# simple solar battery charger



## trapperJim (Jan 24, 2008)

I see a zillion solar battery chargers on the market, available in many different wattages. I have a cabin in NH and one in NY and will be bouncing back and forth between the two quite a bit this year. These cabins are remote so I'll be running a few things on battery power, mostly task lighting, a laptop occasionally and possibly a portable DC fridge like the Engle. 

If you were doing this, what would be your choice for a mobile setup to keep my battery up? I see 5 watt, 10 watt, 15 watt solar chargers and so on. Would I be better off to just by a 50 watt panel and build a portable suitcase type carrier for it? What are your thoughts on the subject? What would you do?

Thanks


----------



## 12vman (Feb 17, 2004)

Some of those frridges pull ~4 amps. Your laptop .. About the same..

How long do ya figure these things will run? With lighting, you'll need more than 50 watts..


----------



## trapperJim (Jan 24, 2008)

The cabins have gas lights and kerosene lanterns, but for task such as cooking and doing dishes there are CFL's over the sink and stove. These are run only when doing these task. The laptop is run to watch a movie at night for entertainment, but kept in hibernation mode the rest of the time. I don't have the portable fridge yet but am considering one. The reason for this post is to get an idea of what is a feasible method of keeping a battery (or batteries) charged for my needs without running a generator all the time.


----------



## wy_white_wolf (Oct 14, 2004)

trapperJim said:


> The cabins have gas lights and kerosene lanterns, but for task such as cooking and doing dishes there are CFL's over the sink and stove. These are run only when doing these task. The laptop is run to watch a movie at night for entertainment, but kept in hibernation mode the rest of the time. I don't have the portable fridge yet but am considering one. The reason for this post is to get an idea of what is a feasible method of keeping a battery (or batteries) charged for my needs without running a generator all the time.


Without clearly defining and calculating your usage no one will be able to give you a solid answer.

That said for a 3 season system you could go with the basic calculation of 1 watt of panel for every amphour of battery capacity at 12VDC with the understanding that you plan on discharging no more than 25% on any givin day.

So if you have a 100AH battery you will want about a 100watt panel and have your daily usage of no more than 25AH. The reason I say this is a 3 season system is winter solar insolation is too variable to guess a system. Even early spring and late fall that may be short. Much of Upper NY has less than 1 hour average in the winter and you would need at least 500watts of panels than to supply the same power. Problem then becomes that may be too high of a charge rate for said battery.

WWW


----------



## MichaelK! (Oct 22, 2010)

Jim, are you thinking of carrying in batteries or will they be dedicated batteries that stay at your cabins?

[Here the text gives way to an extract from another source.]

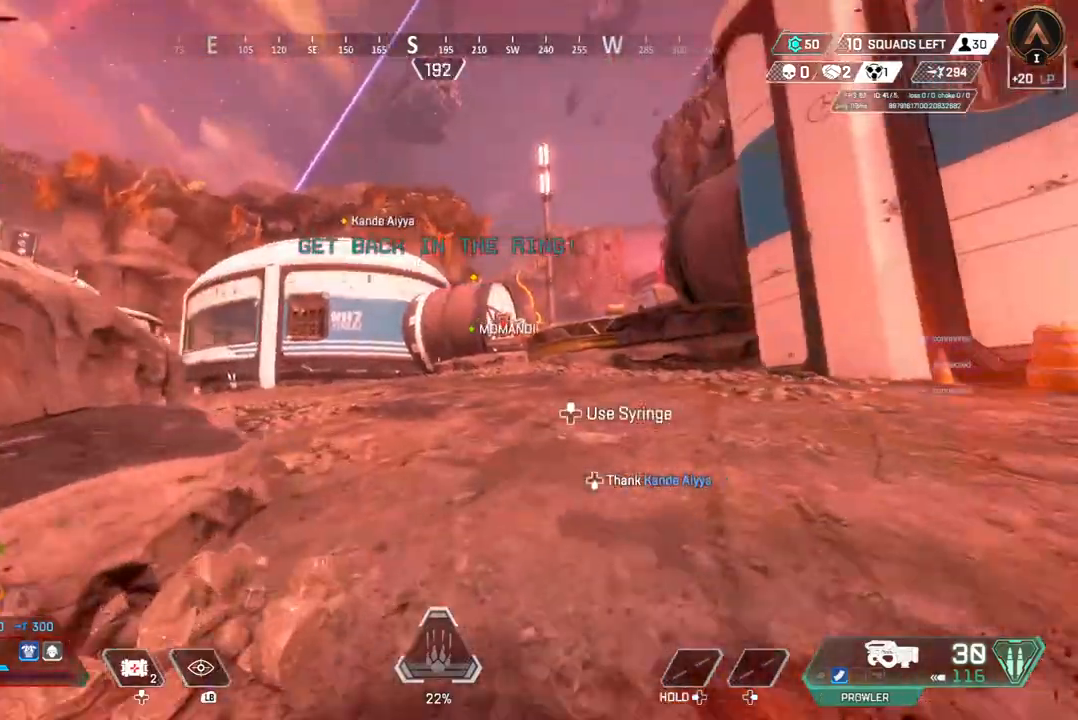
{"buttons": [], "left_stick": "center", "right_stick": "right", "events": [[200, "A", "down"], [300, "right_stick", "right"], [333, "A", "up"], [333, "B", "up"], [400, "left_stick", "center"]]}
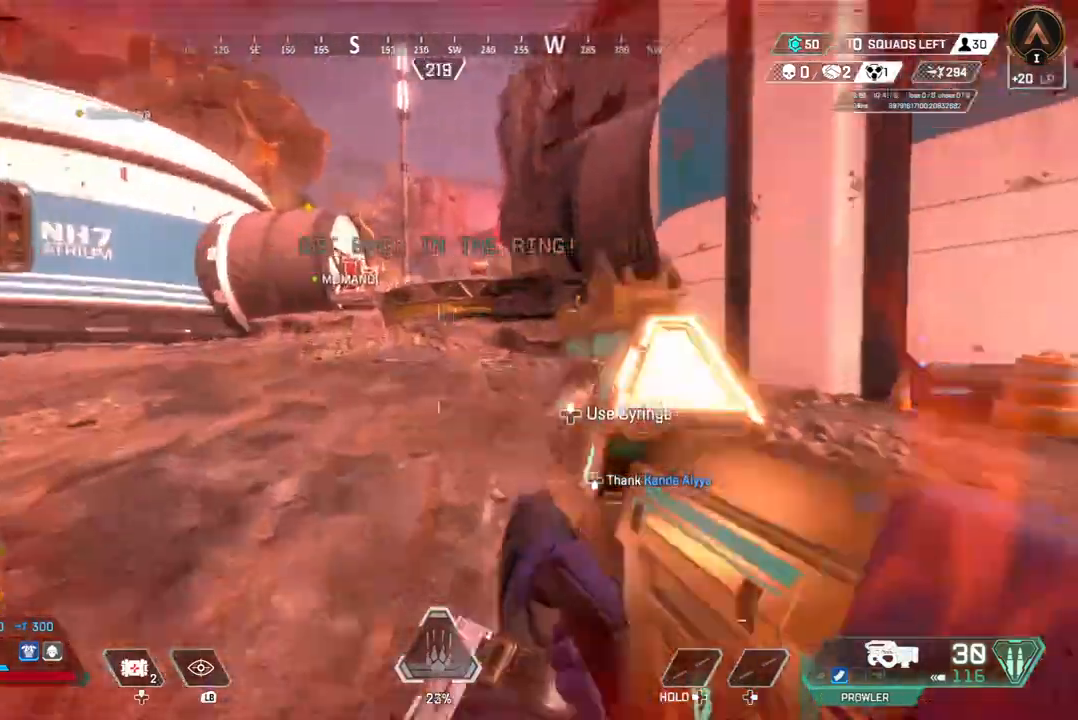
{"buttons": [], "left_stick": "up", "right_stick": "center", "events": [[33, "right_stick", "left"], [167, "left_stick", "up"], [167, "right_stick", "center"], [233, "left_stick", "center"], [233, "right_stick", "right"], [300, "right_stick", "center"], [333, "left_stick", "up"]]}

If the former, you're limited by the size of what you can carry back and forth, and also limited by what number of amps your panel can put out during a day. I sometimes use a portable jump-starting battery pack that has an inverter for 120V power. Just powering a single 7 watt CFL, the battery will be drained in 3-4 hours of use.

The latter stratege might work better for you. If you had dedicated batteries that you leave at the cabin, they can sit there charging all week long with a relatively small panel. When you show up on the weekend, you start depleting the batteries faster than they can charge in a day. However, since you won't be back for a week, they'll have that much time to reach full charge again.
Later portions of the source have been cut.